Die Pharmaindustrie muss sich also neu positionieren.

Wenn ich mit meinen Mandanten spreche, merke ich immer wieder: Pharmakonzerne sehen sich nicht außerhalb des Gesundheitssystems, sondern verstehen sich als integrierter Akteur. Sie wollen Lösungen für bestehende strukturelle und finanzielle Probleme bieten.

Ein Produkt zu einem guten Preis reicht nicht aus.

Medikamente müssen vermarktet werden, wie jedes andere Konsumgut auch. Dazu müssen die Konzerne aktiv kommunizieren und auf die Patienten zugehen. Gefragt sind individuelle Lösungen, wie speziell aufeinander abgestimmte Medikamente.

Verschlossene Katakomben und abgeriegelte Sicherheitszonen gelten noch immer als das typische Sinnbild der Arzneimittelforschung. Diese Zeit ist vorbei. Wenn Pharmaunternehmen als gleichberechtigte Partner ernst genommen werden wollen, müssen sie sich öffnen. Kooperationen mit den Patienten, mit Hochschulen und sogar der Konkurrenz verändern den Blickwinkel. Heute soll die Pharmaforschung einen transparenten und nachvollziehbaren Prozess durchlaufen. So kann sie zu den Gewinnern des Strukturwandels zählen.

Spannend finde ich Partnerschaften mit Universitäten oder anderen Pharmakonzernen.

Ihnen sind eine große Offenheit und hohe Erfolge durch Synergien gemeinsam. Die Kosten neuer Projekte können gesenkt und Risiken besser verteilt werden.

Denn die Summen sind gewaltig: Insbesondere bei sogenannten Blockbustern, also Medikamenten, die mehr als eine Milliarde Umsatz pro Jahr generieren, übersteigen die Forschungskosten oft die Milliardenschwelle. Risiken, die für ein einzelnes Unternehmen oft nicht abzuschätzen sind. Ein Erfolgsbeispiel ist die Kooperation des größten deutschen Pharmakonzerns Bayer mit dem US-Konzern Johnson & Johnson bei der Entwicklung des gemeinsamen Thrombose-Mittels Xarelto.

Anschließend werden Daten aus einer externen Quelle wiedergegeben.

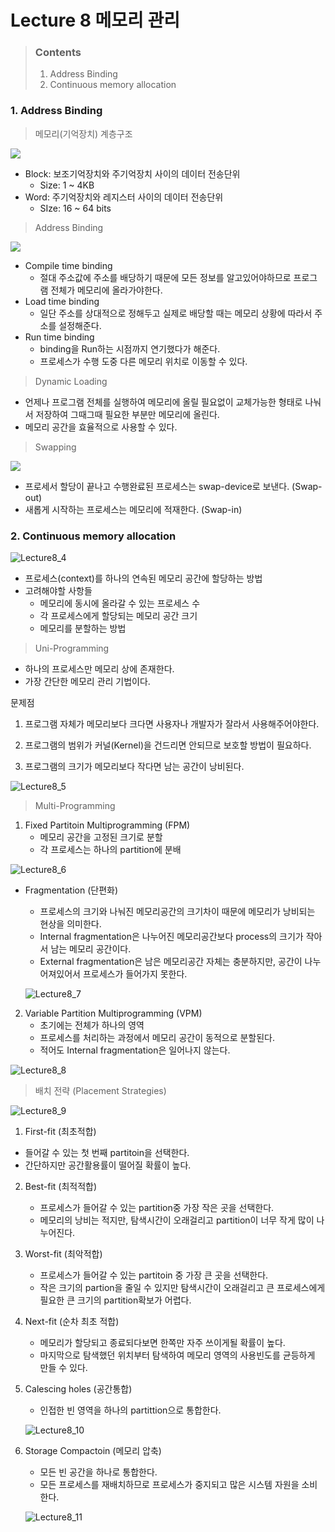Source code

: # Lecture 8 메모리 관리



> ### Contents
>
> 1. Address Binding
> 2. Continuous memory allocation





### 1. Address Binding

> 메모리(기억장치) 계층구조

![](assets/Lecture8_1.PNG)

- Block: 보조기억장치와 주기억장치 사이의 데이터 전송단위
  - Size: 1 ~ 4KB
- Word: 주기억장치와 레지스터 사이의 데이터 전송단위
  - SIze: 16 ~ 64 bits



> Address Binding

![](assets/Lecture8_2.PNG)

- Compile time binding
  - 절대 주소값에 주소를 배당하기 때문에 모든 정보를 알고있어야하므로 프로그램 전체가 메모리에 올라가야한다.
- Load time binding
  - 일단 주소를 상대적으로 정해두고 실제로 배당할 때는 메모리 상황에 따라서 주소를 설정해준다.
- Run time binding
  - binding을 Run하는 시점까지 연기했다가 해준다.
  - 프로세스가 수행 도중 다른 메모리 위치로 이동할 수 있다.



> Dynamic Loading

- 언제나 프로그램 전체를 실행하여 메모리에 올릴 필요없이 교체가능한 형태로 나눠서 저장하여 그때그때 필요한 부분만 메모리에 올린다.
- 메모리 공간을 효율적으로 사용할 수 있다.



> Swapping

![](assets/Lecture8_3.PNG)

- 프로세서 할당이 끝나고 수행완료된 프로세스는 swap-device로 보낸다. (Swap-out)
- 새롭게 시작하는 프로세스는 메모리에 적재한다. (Swap-in)



### 2. Continuous memory allocation

![Lecture8_4](assets/Lecture8_4.PNG)

- 프로세스(context)를 하나의 연속된 메모리 공간에 할당하는 방법
- 고려해야할 사항들
  - 메모리에 동시에 올라갈 수 있는 프로세스 수
  - 각 프로세스에게 할당되는 메모리 공간 크기
  - 메모리를 분할하는 방법



> Uni-Programming

- 하나의 프로세스만 메모리 상에 존재한다.
- 가장 간단한 메모리 관리 기법이다.



문제점

1. 프로그램 자체가 메모리보다 크다면 사용자나 개발자가 잘라서 사용해주어야한다.

2. 프로그램의 범위가 커널(Kernel)을 건드리면 안되므로 보호할 방법이 필요하다.
3. 프로그램의 크기가 메모리보다 작다면 남는 공간이 낭비된다.

![Lecture8_5](assets/Lecture8_5.PNG)



> Multi-Programming



1. Fixed Partitoin Multiprogramming (FPM)
   - 메모리 공간을 고정된 크기로 분할
   - 각 프로세스는 하나의 partition에 분배

![Lecture8_6](assets/Lecture8_6.PNG)



- Fragmentation (단편화)

  - 프로세스의 크기와 나눠진 메모리공간의 크기차이 때문에 메모리가 낭비되는 현상을 의미한다.
  - Internal fragmentation은 나누어진 메모리공간보다 process의 크기가 작아서 남는 메모리 공간이다.
  - External fragmentation은 남은 메모리공간 자체는 충분하지만, 공간이 나누어져있어서 프로세스가 들어가지 못한다.

  ![Lecture8_7](assets/Lecture8_7.PNG)



2. Variable Partition Multiprogramming (VPM)
   - 초기에는 전체가 하나의 영역
   - 프로세스를 처리하는 과정에서 메모리 공간이 동적으로 분할된다.
   - 적어도 Internal fragmentation은 일어나지 않는다.

![Lecture8_8](assets/Lecture8_8.PNG)



> 배치 전략 (Placement Strategies)



![Lecture8_9](assets/Lecture8_9.PNG)

1.  First-fit (최초적합)
   - 들어갈 수 있는 첫 번째 partitoin을 선택한다.
   - 간단하지만 공간활용률이 떨어질 확률이 높다.

2. Best-fit (최적적합)

   - 프로세스가 들어갈 수 있는 partition중 가장 작은 곳을 선택한다.
   - 메모리의 낭비는 적지만, 탐색시간이 오래걸리고 partition이 너무 작게 많이 나누어진다.

3. Worst-fit (최악적합)

   - 프로세스가 들어갈 수 있는 partitoin 중 가장 큰 곳을 선택한다.
   - 작은 크기의 partion을 줄일 수 있지만 탐색시간이 오래걸리고 큰 프로세스에게 필요한 큰 크기의 partition확보가 어렵다.

4. Next-fit (순차 최초 적합)

   - 메모리가 할당되고 종료되다보면 한쪽만 자주 쓰이게될 확률이 높다. 
   - 마지막으로 탐색했던 위치부터 탐색하여 메모리 영역의 사용빈도를 균등하게 만들 수 있다.

5. Calescing holes (공간통합)

   - 인접한 빈 영역을 하나의 partittion으로 통합한다.

   ![Lecture8_10](assets/Lecture8_10.PNG)

6. Storage Compactoin (메모리 압축)

   - 모든 빈 공간을 하나로 통합한다.
   - 모든 프로세스를 재배치하므로 프로세스가 중지되고 많은 시스템 자원을 소비한다.

   ![Lecture8_11](assets/Lecture8_11.PNG)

Doch klar ist auch: Nicht jede Anstrengung im Forschungsbereich macht sich am Ende auch bezahlt. Pharmakonzerne müssen ermitteln, in welche Produkte es sich überhaupt lohnt zu investieren. Welche Medikamente können gut auf dem Markt positioniert werden und schaffen so einen echten Mehrwert für das Unternehmen und die Shareholder?

Auch weniger attraktive Forschungsfelder sollte die Pharmaindustrie nicht aus dem Auge verlieren - zum Beispiel die Entwicklung neuer Antibiotika. Gerade durch das Auftreten multiresistenter Bakterien kann es in einigen Jahren durchaus gewinnbringend sein, eines der wenigen überhaupt noch anwendbaren Antibiotika im Sortiment zu haben.

Neue Gesundheitssysteme wollen ein besseres Ergebnis für die Patienten zu geringen Kosten. Pharmakonzerne müssen Teil der Lösung für diese Herausforderungen sein, um durch Allianzen mit Patienten, Hochschulen und Konkurrenten aus dem Wandel zu profitieren.